Exercise brief >> Once the line containing "For larger clusters, infrastructure" is found in the entries below, restate it and each following line word for word, stopping after the line containing "Exceeding these limits".

Dataset >>
>>>
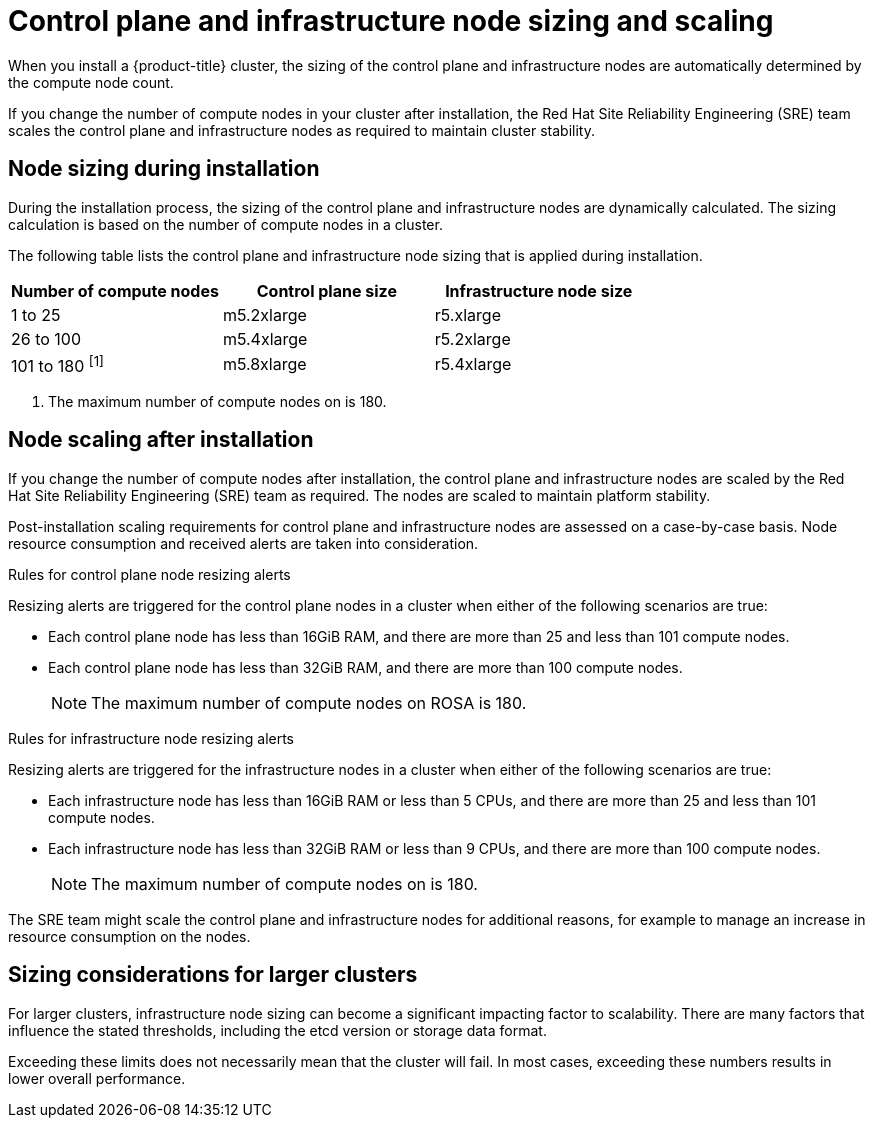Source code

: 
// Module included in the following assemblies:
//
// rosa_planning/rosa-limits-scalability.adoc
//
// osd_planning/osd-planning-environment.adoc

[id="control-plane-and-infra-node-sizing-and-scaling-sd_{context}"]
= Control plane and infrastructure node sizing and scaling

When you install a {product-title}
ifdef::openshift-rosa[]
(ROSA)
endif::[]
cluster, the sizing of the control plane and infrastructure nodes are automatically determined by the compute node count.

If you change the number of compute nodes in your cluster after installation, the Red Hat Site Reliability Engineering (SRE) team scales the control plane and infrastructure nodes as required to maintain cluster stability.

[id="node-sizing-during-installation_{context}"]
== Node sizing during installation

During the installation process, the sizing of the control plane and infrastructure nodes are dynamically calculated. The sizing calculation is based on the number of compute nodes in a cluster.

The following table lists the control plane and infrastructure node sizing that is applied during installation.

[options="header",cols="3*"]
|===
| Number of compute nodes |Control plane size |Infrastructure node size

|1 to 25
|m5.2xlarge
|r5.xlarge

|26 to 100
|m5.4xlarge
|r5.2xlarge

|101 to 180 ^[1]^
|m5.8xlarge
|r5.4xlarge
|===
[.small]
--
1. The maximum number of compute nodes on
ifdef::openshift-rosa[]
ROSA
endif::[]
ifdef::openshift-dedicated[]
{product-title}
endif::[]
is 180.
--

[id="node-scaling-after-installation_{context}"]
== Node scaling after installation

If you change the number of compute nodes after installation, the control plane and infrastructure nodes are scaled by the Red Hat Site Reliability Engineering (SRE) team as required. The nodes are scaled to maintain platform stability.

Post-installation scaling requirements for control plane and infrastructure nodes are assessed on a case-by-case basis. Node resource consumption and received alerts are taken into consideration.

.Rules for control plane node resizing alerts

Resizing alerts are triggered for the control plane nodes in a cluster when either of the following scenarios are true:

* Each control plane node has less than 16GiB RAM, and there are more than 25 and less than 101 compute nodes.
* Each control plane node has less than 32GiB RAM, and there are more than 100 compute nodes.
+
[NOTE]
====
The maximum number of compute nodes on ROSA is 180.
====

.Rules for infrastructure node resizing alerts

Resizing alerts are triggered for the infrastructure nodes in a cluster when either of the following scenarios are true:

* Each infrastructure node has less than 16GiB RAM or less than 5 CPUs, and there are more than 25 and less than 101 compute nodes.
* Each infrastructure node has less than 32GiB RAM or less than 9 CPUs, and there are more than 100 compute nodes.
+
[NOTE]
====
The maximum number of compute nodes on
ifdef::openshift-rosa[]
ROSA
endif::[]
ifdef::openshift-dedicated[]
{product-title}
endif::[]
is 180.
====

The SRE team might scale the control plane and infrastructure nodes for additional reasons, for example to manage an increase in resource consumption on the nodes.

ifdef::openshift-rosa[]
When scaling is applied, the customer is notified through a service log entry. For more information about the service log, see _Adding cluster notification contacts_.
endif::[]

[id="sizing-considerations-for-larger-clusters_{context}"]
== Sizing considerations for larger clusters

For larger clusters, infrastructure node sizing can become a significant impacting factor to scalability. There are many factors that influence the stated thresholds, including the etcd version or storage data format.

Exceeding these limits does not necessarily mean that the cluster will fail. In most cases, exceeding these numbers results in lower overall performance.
<<<
>>>
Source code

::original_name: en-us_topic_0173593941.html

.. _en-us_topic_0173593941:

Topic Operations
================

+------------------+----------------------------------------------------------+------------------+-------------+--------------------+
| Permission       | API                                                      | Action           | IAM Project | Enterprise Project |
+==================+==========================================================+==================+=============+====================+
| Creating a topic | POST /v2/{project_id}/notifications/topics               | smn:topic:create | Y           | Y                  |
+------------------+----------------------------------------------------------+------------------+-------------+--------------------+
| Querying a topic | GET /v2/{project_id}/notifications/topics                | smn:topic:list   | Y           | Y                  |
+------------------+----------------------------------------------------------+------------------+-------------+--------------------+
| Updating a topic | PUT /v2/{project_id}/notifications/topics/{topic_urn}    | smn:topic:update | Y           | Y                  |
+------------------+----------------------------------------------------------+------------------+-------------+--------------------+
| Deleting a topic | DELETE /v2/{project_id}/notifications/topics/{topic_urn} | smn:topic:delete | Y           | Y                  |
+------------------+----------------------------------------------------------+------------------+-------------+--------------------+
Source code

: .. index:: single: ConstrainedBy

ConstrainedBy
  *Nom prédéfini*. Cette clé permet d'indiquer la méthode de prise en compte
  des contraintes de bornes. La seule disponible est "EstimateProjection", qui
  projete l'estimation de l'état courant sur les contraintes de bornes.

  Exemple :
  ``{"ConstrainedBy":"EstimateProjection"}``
<<<
Answer space >>
For larger clusters, infrastructure node sizing can become a significant impacting factor to scalability. There are many factors that influence the stated thresholds, including the etcd version or storage data format.

Exceeding these limits does not necessarily mean that the cluster will fail. In most cases, exceeding these numbers results in lower overall performance.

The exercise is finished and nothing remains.